As pautas sobre restrições alimentares e saudabilidade vêm ganhando as discussões de gastronomia há alguns anos e com uma clara tendência de permanência.
Estima-se que mais de 60% da população mundial possa apresentar algum tipo de intolerância alimentar, provavelmente devido aos efeitos da industrialização de alimentos, o consumo de ultraprocessados e a produção de alimentos transgênicos. Esses fatores, combinados com o estilo de vida atual em que ansiedade e depressão se tornaram uma constante, podem fazer com que as pessoas percam a sintonia natural entre nutrição e compensação.
O desenvolvimento de produtos alternativos e mais saudáveis vem recebendo uma atenção crescente de restaurantes, padarias e mercados, que hoje sentem a necessidade de se atualizar. Foi-se a época em que apresentar um cardápio com apenas uma opção vegana seria o suficiente, geralmente uma massa qualquer com molho de tomate. É importante que cozinheiros e empresários apresentem alternativas que contemplem um maior número de pessoas com necessidades cada vez mais distintas.
Leites vegetais, apesar de ainda serem caros nas gôndolas, têm claramente agradado o público e ganhado cada vez mais espaço entre as prateleiras. É importante lembrarmos que praticamente todos os produtos ofertados podem ser feitos em casa, muitas vezes bastando apenas um liquidificador e um pano limpo.
Falo com segurança que não existe leite de coco industrializado que seja tão saboroso e fresco quanto um caseiro. Para isso, basta apenas um coco seco e um pouco de água morna batidos no liquidificador pelo tempo necessário e posteriormente espremidos através de um pano limpo. Naturalmente, como será livre de conservantes, terá sua durabilidade muito menor do que as versões industrializadas e deverá sempre ser mantido sob refrigeração ou no freezer para a sua conservação.
Aveia, amendoim e oleaginosas em geral também podem ser transformados em leites vegetais, e ainda por cima oferecem como subproduto desse processo os seus bagaços, que poderão servir para bolos, tortas, farofas e granolas.
Cada vez mais comum também é a solicitação pelos clientes de produtos voltados às dietas com restrição de glúten. Essa estrutura proteica, que viaja para nossos organismos principalmente através da farinha de trigo, tem suas funções práticas no processo de fabricação de massas, possibilitando o desenvolvimento da elasticidade e plasticidade, sendo que é possível, a partir de certas adaptações de ingredientes, a substituição da farinha de trigo por produtos como polvilhos, féculas e farinhas de vegetais como batatas doces, milhos e mandioca. Toda substituição, no entanto, gera um resultado diferente.

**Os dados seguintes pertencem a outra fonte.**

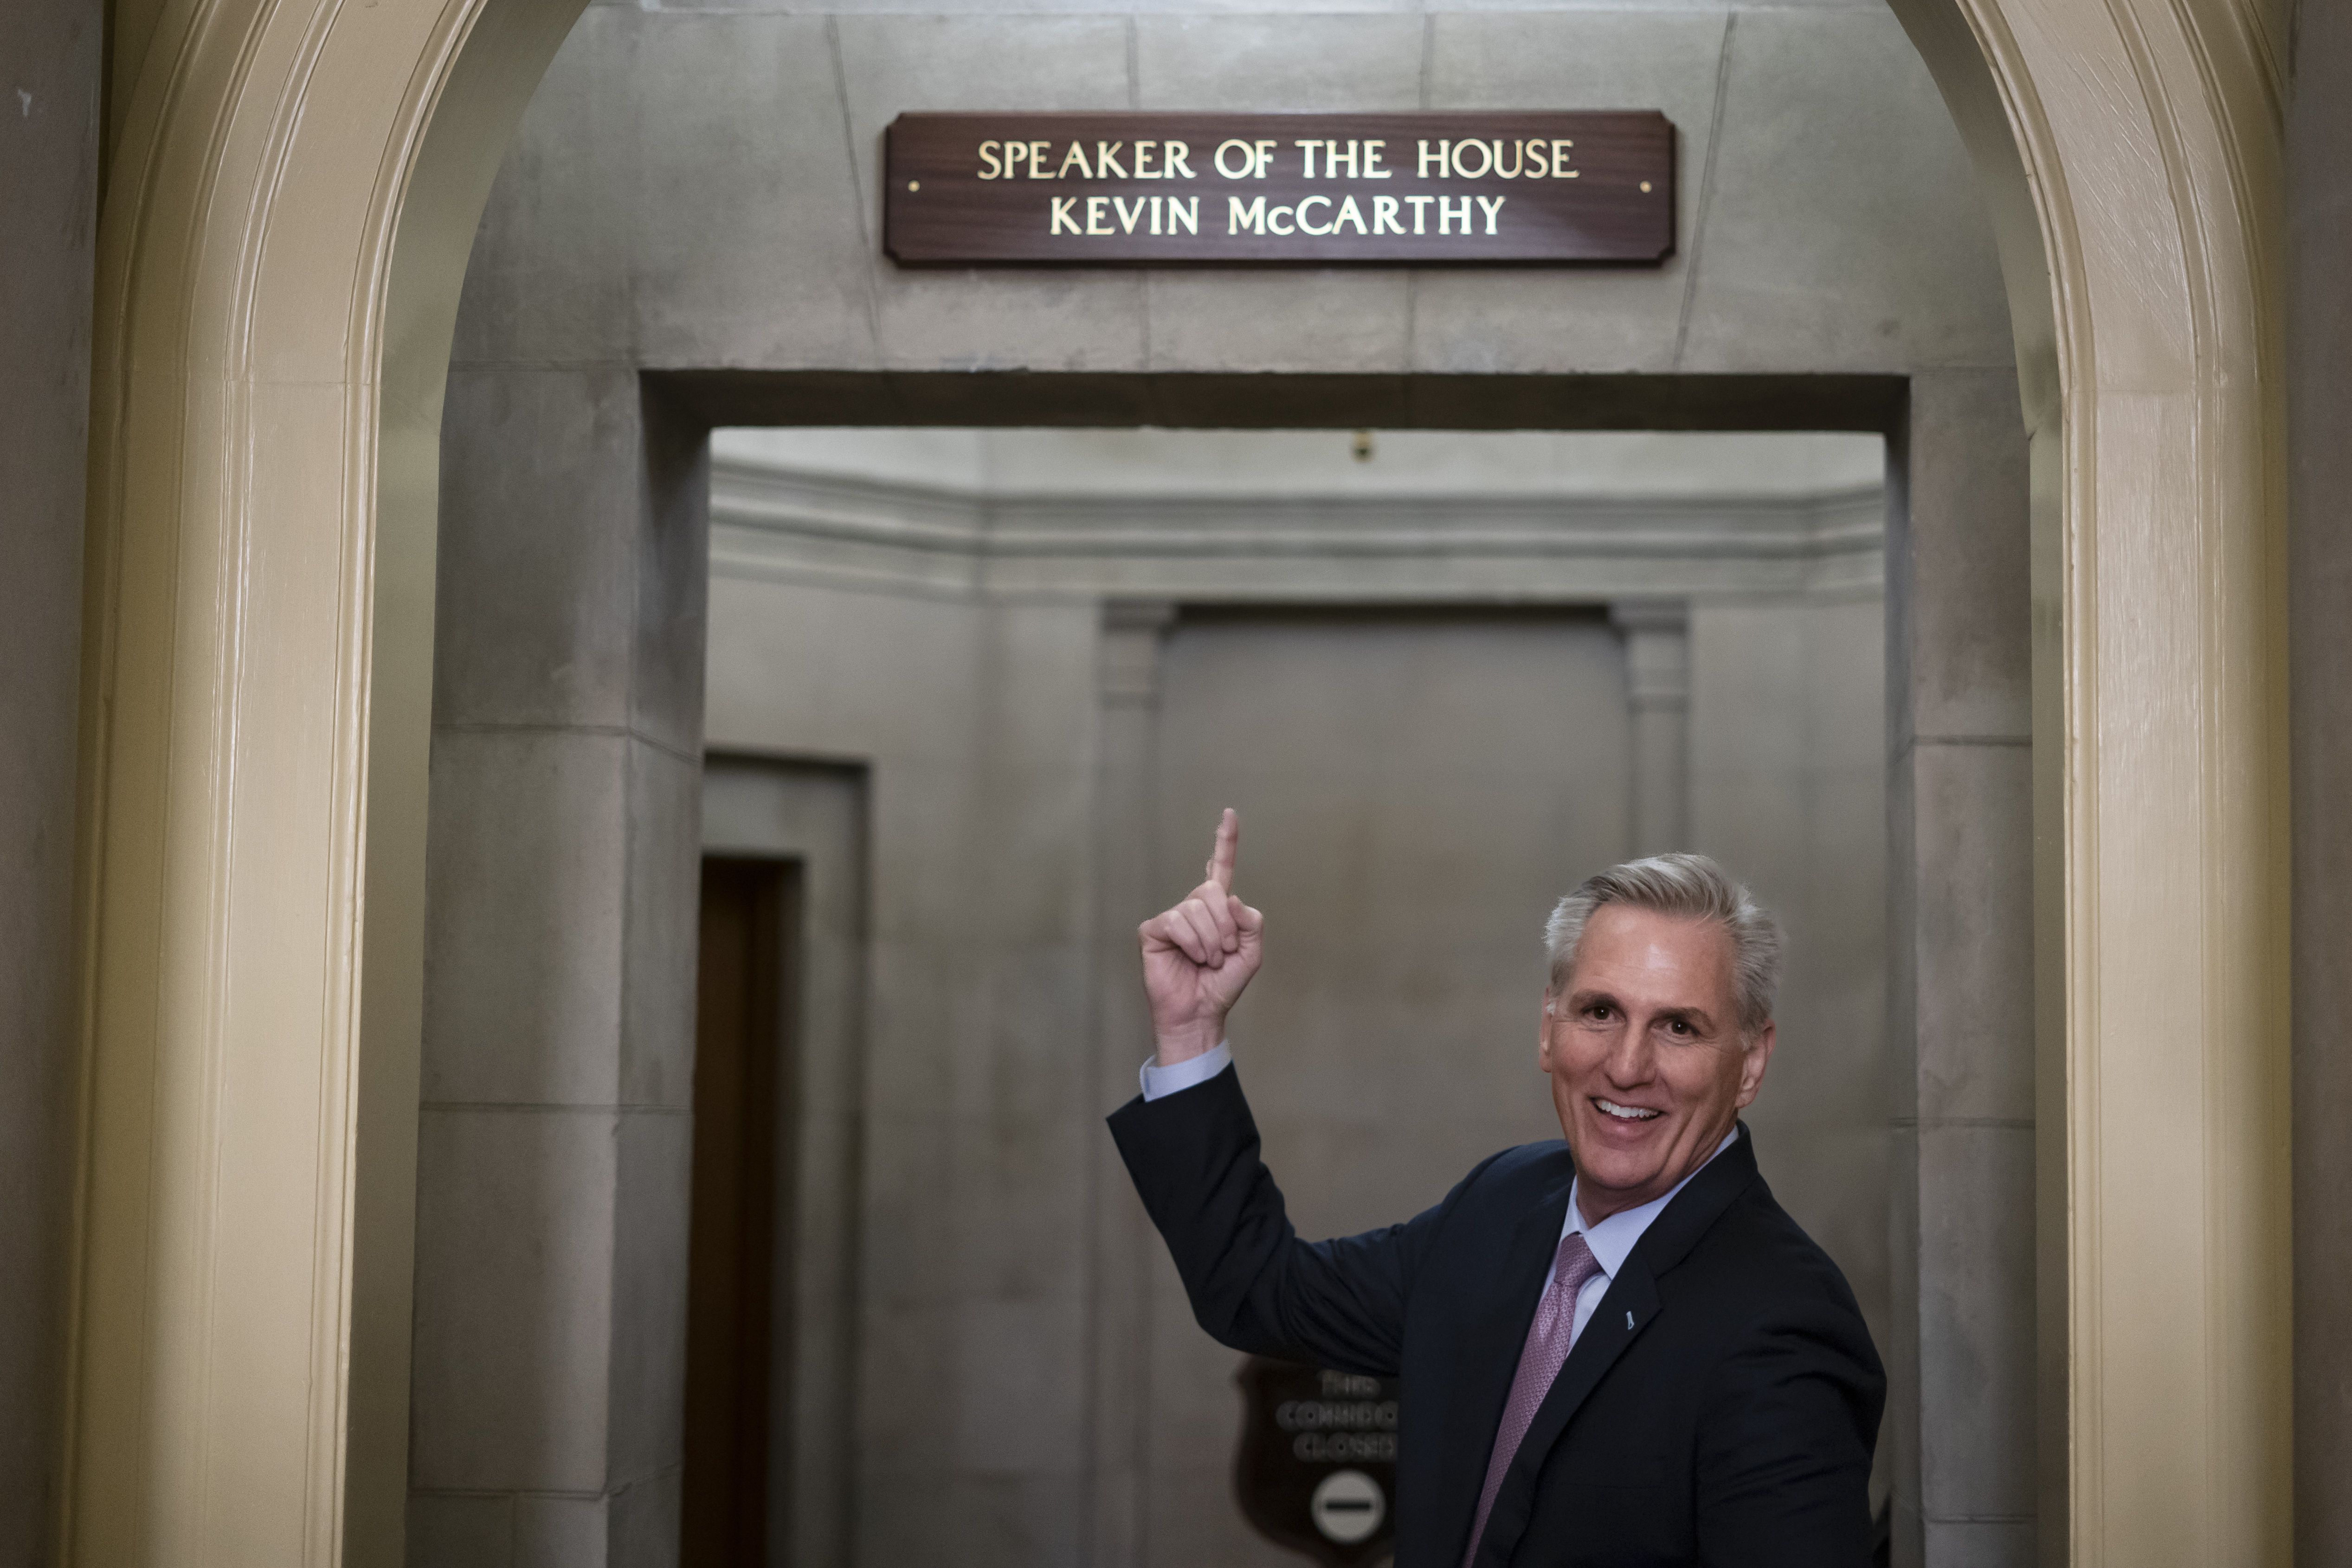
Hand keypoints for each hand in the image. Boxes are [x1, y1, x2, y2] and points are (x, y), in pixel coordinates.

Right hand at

É interessante a reflexão de que boa parte dos produtos que buscamos hoje no universo da panificação e confeitaria foram criados em momentos específicos da história europeia, que favorecia o uso de farinha de trigo, açúcar refinado e derivados de leite. Com um olhar um pouco mais local, podemos notar a presença e grande popularidade de diversos produtos que são naturalmente confeccionados através de ingredientes alternativos à farinha branca de trigo como broas, biscoitos, pamonhas, acaçás e angus.
Isso sem falar nos latinos arepas, tamales e tantos outros. Mesmo o pão-de-queijo é uma alternativa para os que desejam ter um consumo controlado de glúten, pois é feito com o polvilho da mandioca, naturalmente sem glúten
Toda substituição gera um resultado diferente. Não precisamos, no entanto, buscar encontrar nas receitas adaptadas para as novas necessidades as mesmas texturas e sabores que nas receitas originais. Não se trata de apenas adaptar, mas sim de criar novas possibilidades através de produtos que se enquadrem na realidade de cada um.
Com um pouco de criatividade e atenção para o mercado consumidor, poderemos criar e apresentar infinitas alternativas para um público que é carente de possibilidades e que priorizará cada vez mais alimentos mais saudáveis e dentro das suas especificidades.
Daniel Marcus Martins é professor do curso de Tecnologia em Gastronomia da Universidade Presbiteriana Mackenzie (UPM)/ Centro de Ciências Biológicas e da Saúde (CCBS).